The concept of data driven testing has been around for quite a long time, and I think it's worthwhile to review its application which can be extremely powerful to automated testing.  At the same time, it's also beneficial to know that there are certain situations where it can do more harm than good to try to 'force feed' DDT into the tests.  The thing that I like about DDT is that the basic concept is so simple, but yet not many testers know when and how to apply it.  And when they find success with it, they try to over-use it.  This practice eventually lead to inflexible and broken design in their automation. 

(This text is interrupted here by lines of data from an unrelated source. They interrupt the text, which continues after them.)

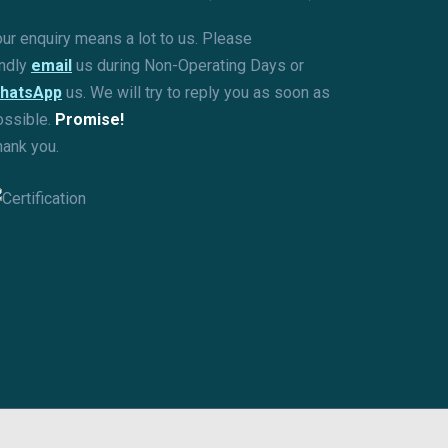
ur enquiry means a lot to us. Please
indly
email
us during Non-Operating Days or
hatsApp
us. We will try to reply you as soon as
ossible.
Promise!
hank you.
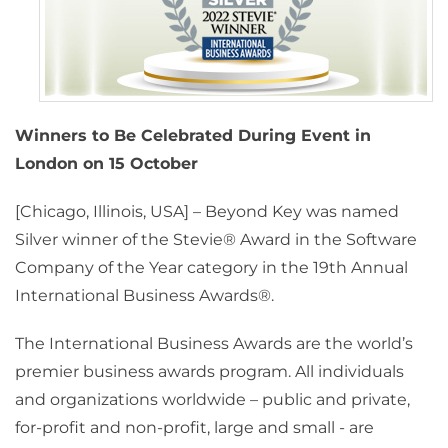
Winners to Be Celebrated During Event in
London on 15 October
[Chicago, Illinois, USA] – Beyond Key was named
Silver winner of the Stevie® Award in the Software
Company of the Year category in the 19th Annual
International Business Awards®.
The International Business Awards are the world’s
premier business awards program. All individuals
and organizations worldwide – public and private,
for-profit and non-profit, large and small - are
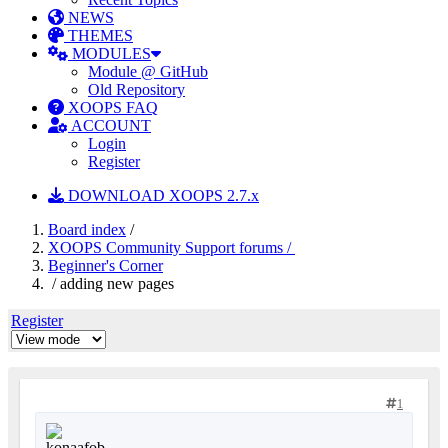
NEWS
THEMES
MODULES
Module @ GitHub
Old Repository
XOOPS FAQ
ACCOUNT
Login
Register
DOWNLOAD XOOPS 2.7.x
Board index
/
XOOPS Community Support forums /
Beginner's Corner
/ adding new pages
Register
1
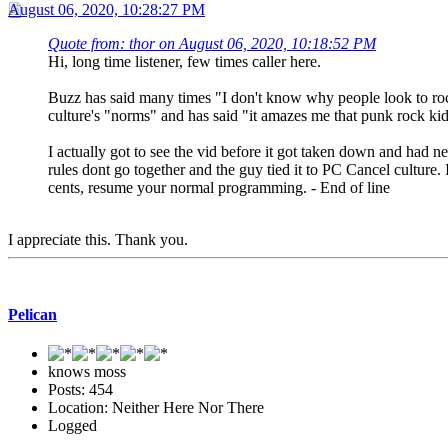
August 06, 2020, 10:28:27 PM
Quote from: thor on August 06, 2020, 10:18:52 PM
Hi, long time listener, few times caller here.
Buzz has said many times "I don't know why people look to rock 
culture's "norms" and has said "it amazes me that punk rock kid
I actually got to see the vid before it got taken down and had n
rules dont go together and the guy tied it to PC Cancel culture.
cents, resume your normal programming. - End of line
I appreciate this. Thank you.
Pelican
knows moss
Posts: 454
Location: Neither Here Nor There
Logged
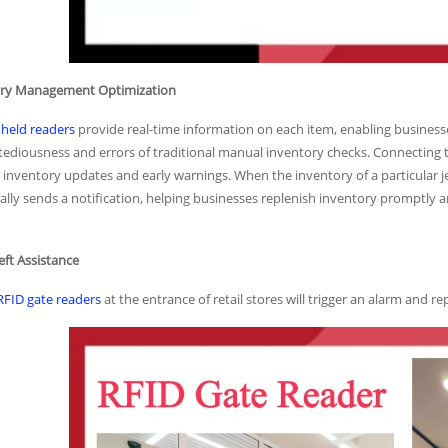
tory Management Optimization
held readers
provide real-time information on each item, enabling businesse
 tediousness and errors of traditional manual inventory checks. Connectin
inventory updates and early warnings. When the inventory of a particular je
lly sends a notification, helping businesses replenish inventory promptly a
heft Assistance
RFID gate readers
at the entrance of retail stores will trigger an alarm and re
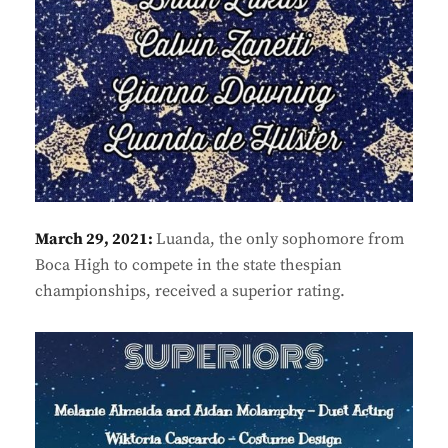
March 29, 2021:
Luanda, the only sophomore from
Boca High to compete in the state thespian
championships, received a superior rating.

Let’s go over the main advantages on DDT and when we should use it to improve our automation.  Data driven tests provide its biggest bang for the buck when there are numerous tests which are permutations of one another.  For example, testing an input to an application or API parameters.  Scenario-based tests can also be data-driven, as long as the general execution steps within the scenario remain unchanged.  Recently, I happened to come across some legacy automations at our team, and I noticed that roughly 60-70% of the test scripts are simply data.  One major pitfall of having test data coupled with the code makes the code fragile.  Anytime there’s a change in requirement, test data may need to be added or updated.  As a result, the whole script needs to be edited, compiled, and linked (for non-interpreted languages, that is).  So why don’t we just save ourselves the trouble and simply abstract those data out from the test code?  They have no business being together in the first place. 

IMO, the most difficult aspect of DDT is to recognize that the tests can be data-driven from the get-go.  Testers can be so absorbed into coding up the automation and creating a bunch of tests in the shortest amount of time.  By simply taking a step back and look at the test cases at hand, one can quickly see the pattern of DDT and how to correctly apply it.  This white paper by Keith Zambelich (note it's a Word doc) does an excellent job of detailing the different pieces in DDT and how to go about implementing one.

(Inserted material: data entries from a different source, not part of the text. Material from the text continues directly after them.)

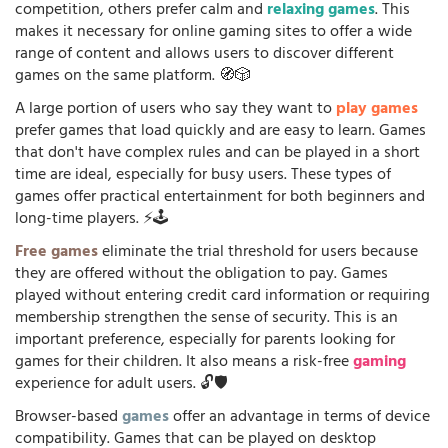
competition, others prefer calm and
relaxing games
. This
makes it necessary for online gaming sites to offer a wide
range of content and allows users to discover different
games on the same platform. 🧭🎲
A large portion of users who say they want to
play games
prefer games that load quickly and are easy to learn. Games
that don't have complex rules and can be played in a short
time are ideal, especially for busy users. These types of
games offer practical entertainment for both beginners and
long-time players. ⚡🕹️
Free games
eliminate the trial threshold for users because
they are offered without the obligation to pay. Games
played without entering credit card information or requiring
membership strengthen the sense of security. This is an
important preference, especially for parents looking for
games for their children. It also means a risk-free
gaming
experience for adult users. 🔓🛡️
Browser-based
games
offer an advantage in terms of device
compatibility. Games that can be played on desktop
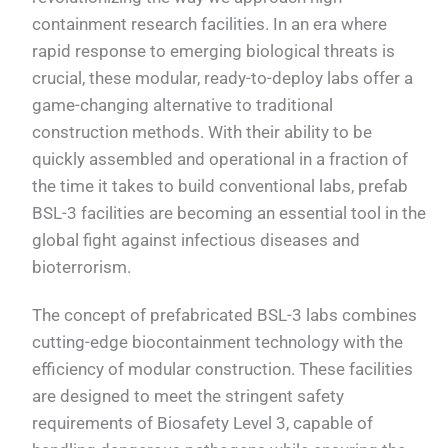
containment research facilities. In an era where
rapid response to emerging biological threats is
crucial, these modular, ready-to-deploy labs offer a
game-changing alternative to traditional
construction methods. With their ability to be
quickly assembled and operational in a fraction of
the time it takes to build conventional labs, prefab
BSL-3 facilities are becoming an essential tool in the
global fight against infectious diseases and
bioterrorism.
The concept of prefabricated BSL-3 labs combines
cutting-edge biocontainment technology with the
efficiency of modular construction. These facilities
are designed to meet the stringent safety
requirements of Biosafety Level 3, capable of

Let’s take a look at some common pitfalls with DDT approach, which I must admit that I had fallen not once but a few times.  

  • Not planning ahead.  For example, abstracting out the actual execution steps as part of test data is just asking for trouble.  Here's a crude example to illustrate what I'm talking about, let's just say you are testing a username/password dialog box.  For argument's sake, let's just say that most of your test cases are simply validating different username/password combination.  There is a test case which will enter a username/password, and then click Cancel, and enter a different username/password.  As you can see, there is an extra step of hitting the Cancel button.  By nature, this ought to be in the code.  However, now your code will simply contain one-off case simply to handle this single test case.  Now imagine there are a bunch of test cases with different execution steps.  Your code could ended up not being generalized at all, but instead there are so many hacks put in place to handle all the different scenarios.  To avoid this, look at the overall picture of all the testcases and design both test data file "schema" and driver code accordingly.  Keep in mind that sometime you just can't apply DDT for every test cases.
  • Over-using data-driven techniques.  This is somewhat an extension from #1.  I truly believe that using data as a mechanism for logic control is simply a bad idea.  I have seen some automation which basically use data file to control test execution (in addition to data).  The code becomes overly generalized and almost contain no logic.  Everything is now transferred into data file.  I called this "force feeding" DDT.  Actual test execution step (i.e. main program driver) should be the code.  Values passing into those steps to be executed should be abstracted out.
  • Not being consistent with your data abstraction nor code generalization.  There are some test data left hardcoded and some in the test data file.  Inconsistency always lead to confusion and code integrity.
  • Not thinking about proper reporting.  This is probably apply to most test automation in general.  Make sure that the report is precise, clear, and easy to grasp -- especially when there are failures.  This way you know right away if bugs are found.
I'm sure there are more, but those are the most common ones at the top of my head at the moment.  Data driven testing is very flexible and powerful when a tester know how to use it appropriately.